We both understood the situation: if I passed out there, she’d have to call the paramedics and her husband would discover I had been in the house at three
A.M
. If she took me to the hospital, people would see her with me. If I died, it would be even worse. Sylvia did something rather brave that I’ll always be grateful for; without a beat, she said she was taking me to the hospital. Maybe she didn’t have much choice, but she saved my life and it was courageous of her. She drove me to the UCLA Hospital, where emergency-room nurses sat me on a gurney and started asking me questions. A doctor came in, asked more questions, shook his head and said he didn’t think anything was seriously wrong with me.

“Doctor,” I said, “I’ll tell you what’s wrong with me. I’m bleeding internally. Stick a tube down my throat into my stomach, and you’ll see that there’s blood in there.”

“Well, we’re not certain of that.”

“You’ll never know until you try it,” I answered.

They did what I suggested and pulled out a lot of black fluid from my stomach. I suspected I had split my esophagus doing my imitation of a bulimic, so by then I must have been bleeding internally for at least four hours.

“What happens if you can’t stop the bleeding?” I asked.

“We’ll take you upstairs and operate on you.”

“How can you operate on me if I’m already going into shock?”

“Well, we don’t know how much blood you’ve lost, so we’re going to pump your stomach.” They pumped the blood out, then pumped ice water down my esophagus, which stopped the bleeding. The next day they ran a tube with a camera lens down my throat and confirmed what I had thought: there was a tear in my esophagus. They put me on soft foods for ten days, and I
was fine, but the experience left me with a herniated esophagus, which in later years I’ve tried to control with biofeedback and meditation.

   I’ve gone on and off diets for years, usually before starting a new movie. When I have to lose weight, I can do it. It wasn’t unusual to drop thirty-five or forty pounds before a picture. I ate less, exercised more and it came off. The hard part was putting myself in the right psychological mode, so that eating stopped serving as an avenue of pleasure. I’m not fat by nature. I got fat mostly because I loved brownies, ice cream and everything else that makes you fat. One reason for this, I suspect, is that when I was a kid, I’d come home from school to find my mother gone and the dishes in the sink. I’d feel low and open the icebox, and there would be an apple pie, along with some cheese, and the pie would say: “C’mon, Marlon, take me out. I’m freezing in here. Be a pal and take me out, and bring out Charlie Cheese, too.” Then I’d feel less lonely.

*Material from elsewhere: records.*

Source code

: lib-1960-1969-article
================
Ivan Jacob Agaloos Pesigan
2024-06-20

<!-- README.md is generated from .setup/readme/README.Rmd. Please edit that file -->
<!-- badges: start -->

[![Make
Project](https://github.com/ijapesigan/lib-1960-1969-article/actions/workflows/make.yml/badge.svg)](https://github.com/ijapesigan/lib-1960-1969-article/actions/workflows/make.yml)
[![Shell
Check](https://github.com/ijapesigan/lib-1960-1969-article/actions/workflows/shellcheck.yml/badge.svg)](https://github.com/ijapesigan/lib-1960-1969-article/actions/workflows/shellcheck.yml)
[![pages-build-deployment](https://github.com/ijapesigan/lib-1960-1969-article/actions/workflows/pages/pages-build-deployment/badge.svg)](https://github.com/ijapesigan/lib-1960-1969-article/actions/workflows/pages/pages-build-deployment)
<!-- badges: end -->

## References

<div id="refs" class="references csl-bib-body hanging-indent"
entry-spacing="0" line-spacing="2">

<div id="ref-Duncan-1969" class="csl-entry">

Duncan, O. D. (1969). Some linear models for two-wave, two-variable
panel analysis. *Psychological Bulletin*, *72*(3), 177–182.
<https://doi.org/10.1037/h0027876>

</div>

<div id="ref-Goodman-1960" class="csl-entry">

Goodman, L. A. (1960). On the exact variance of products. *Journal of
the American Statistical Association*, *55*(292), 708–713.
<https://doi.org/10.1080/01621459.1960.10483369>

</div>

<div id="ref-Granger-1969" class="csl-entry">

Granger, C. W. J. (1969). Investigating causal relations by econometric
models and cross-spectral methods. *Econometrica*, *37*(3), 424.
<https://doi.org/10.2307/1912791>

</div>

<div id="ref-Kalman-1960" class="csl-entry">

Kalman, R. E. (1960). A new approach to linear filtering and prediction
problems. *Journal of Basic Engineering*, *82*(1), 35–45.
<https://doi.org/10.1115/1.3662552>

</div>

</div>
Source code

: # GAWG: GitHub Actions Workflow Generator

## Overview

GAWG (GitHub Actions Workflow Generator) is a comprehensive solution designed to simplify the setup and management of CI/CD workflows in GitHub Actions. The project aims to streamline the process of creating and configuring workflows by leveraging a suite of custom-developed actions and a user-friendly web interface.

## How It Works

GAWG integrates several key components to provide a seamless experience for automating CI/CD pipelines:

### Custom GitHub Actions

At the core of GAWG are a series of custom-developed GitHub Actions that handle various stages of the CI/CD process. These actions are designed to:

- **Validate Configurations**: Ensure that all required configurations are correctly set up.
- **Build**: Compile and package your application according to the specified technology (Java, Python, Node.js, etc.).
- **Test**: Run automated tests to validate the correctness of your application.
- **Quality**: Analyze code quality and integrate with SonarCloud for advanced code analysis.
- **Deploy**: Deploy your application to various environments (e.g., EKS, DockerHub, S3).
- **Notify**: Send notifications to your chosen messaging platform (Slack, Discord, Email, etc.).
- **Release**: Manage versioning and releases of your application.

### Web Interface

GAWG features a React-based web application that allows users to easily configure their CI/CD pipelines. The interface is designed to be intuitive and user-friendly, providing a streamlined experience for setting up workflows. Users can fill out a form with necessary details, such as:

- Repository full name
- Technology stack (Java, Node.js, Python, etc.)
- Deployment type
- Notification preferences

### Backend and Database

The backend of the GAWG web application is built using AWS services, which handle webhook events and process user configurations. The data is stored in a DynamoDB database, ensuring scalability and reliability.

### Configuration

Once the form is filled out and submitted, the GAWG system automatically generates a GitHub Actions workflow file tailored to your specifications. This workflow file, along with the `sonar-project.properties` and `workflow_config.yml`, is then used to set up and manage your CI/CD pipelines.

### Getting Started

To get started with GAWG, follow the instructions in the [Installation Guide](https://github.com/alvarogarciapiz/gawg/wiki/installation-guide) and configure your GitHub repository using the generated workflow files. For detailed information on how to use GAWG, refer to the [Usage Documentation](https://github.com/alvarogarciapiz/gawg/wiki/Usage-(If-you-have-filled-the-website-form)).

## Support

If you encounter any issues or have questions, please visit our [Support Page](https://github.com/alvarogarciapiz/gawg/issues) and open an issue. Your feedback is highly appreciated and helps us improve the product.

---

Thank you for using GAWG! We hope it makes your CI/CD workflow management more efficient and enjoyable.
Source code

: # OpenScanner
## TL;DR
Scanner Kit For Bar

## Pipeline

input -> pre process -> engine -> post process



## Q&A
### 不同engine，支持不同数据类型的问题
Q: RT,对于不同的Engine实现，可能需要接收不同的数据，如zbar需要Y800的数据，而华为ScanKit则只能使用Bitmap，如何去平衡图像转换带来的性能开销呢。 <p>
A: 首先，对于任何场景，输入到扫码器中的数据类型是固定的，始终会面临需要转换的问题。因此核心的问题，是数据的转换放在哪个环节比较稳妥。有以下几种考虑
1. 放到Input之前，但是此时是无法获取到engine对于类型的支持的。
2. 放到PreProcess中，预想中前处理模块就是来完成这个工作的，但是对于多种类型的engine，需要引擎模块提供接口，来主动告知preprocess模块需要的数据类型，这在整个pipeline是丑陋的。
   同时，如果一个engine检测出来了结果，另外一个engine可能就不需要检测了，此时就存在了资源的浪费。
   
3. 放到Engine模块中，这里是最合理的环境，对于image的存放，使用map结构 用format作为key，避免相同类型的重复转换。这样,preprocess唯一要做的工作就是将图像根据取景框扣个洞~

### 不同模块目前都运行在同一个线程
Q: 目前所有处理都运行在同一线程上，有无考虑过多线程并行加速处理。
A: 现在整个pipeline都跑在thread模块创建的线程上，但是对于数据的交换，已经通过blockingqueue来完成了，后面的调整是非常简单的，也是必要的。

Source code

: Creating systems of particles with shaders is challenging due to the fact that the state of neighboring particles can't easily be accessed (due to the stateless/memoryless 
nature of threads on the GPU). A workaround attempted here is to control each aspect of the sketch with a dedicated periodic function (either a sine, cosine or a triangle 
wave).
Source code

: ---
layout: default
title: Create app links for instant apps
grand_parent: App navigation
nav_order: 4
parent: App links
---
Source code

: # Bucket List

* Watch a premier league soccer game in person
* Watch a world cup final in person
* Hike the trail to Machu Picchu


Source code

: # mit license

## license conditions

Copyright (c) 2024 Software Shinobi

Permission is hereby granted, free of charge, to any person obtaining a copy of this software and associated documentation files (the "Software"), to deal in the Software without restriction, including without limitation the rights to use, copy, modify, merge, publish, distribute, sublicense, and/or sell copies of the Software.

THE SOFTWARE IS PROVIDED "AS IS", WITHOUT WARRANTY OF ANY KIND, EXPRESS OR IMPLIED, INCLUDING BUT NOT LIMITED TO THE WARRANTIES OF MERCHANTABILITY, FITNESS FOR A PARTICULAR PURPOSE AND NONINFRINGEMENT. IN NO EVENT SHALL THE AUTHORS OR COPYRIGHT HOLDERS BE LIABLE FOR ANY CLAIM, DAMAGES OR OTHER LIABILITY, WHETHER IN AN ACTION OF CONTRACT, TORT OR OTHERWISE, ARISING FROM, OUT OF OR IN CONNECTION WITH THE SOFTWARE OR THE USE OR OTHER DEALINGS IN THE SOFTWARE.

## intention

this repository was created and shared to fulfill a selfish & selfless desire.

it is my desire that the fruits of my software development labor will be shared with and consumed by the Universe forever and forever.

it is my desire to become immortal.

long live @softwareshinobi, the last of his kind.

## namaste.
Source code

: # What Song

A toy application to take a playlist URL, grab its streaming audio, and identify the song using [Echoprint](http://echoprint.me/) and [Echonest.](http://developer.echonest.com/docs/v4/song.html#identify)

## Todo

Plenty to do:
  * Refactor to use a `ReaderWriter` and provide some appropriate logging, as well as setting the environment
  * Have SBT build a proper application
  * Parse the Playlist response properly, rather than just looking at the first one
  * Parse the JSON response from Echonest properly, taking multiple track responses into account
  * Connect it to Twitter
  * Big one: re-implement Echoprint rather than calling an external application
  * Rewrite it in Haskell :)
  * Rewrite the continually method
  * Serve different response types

Food has always been my friend. When I wanted to feel better or had a crisis in my life, I opened the icebox. Most of my life, I weighed about 170 pounds, though when I had my nervous breakdown in New York, I dropped to 157. After forty, my metabolism shifted gears, but I kept eating as much as ever while spending more and more time in a sedentary relationship with a good book.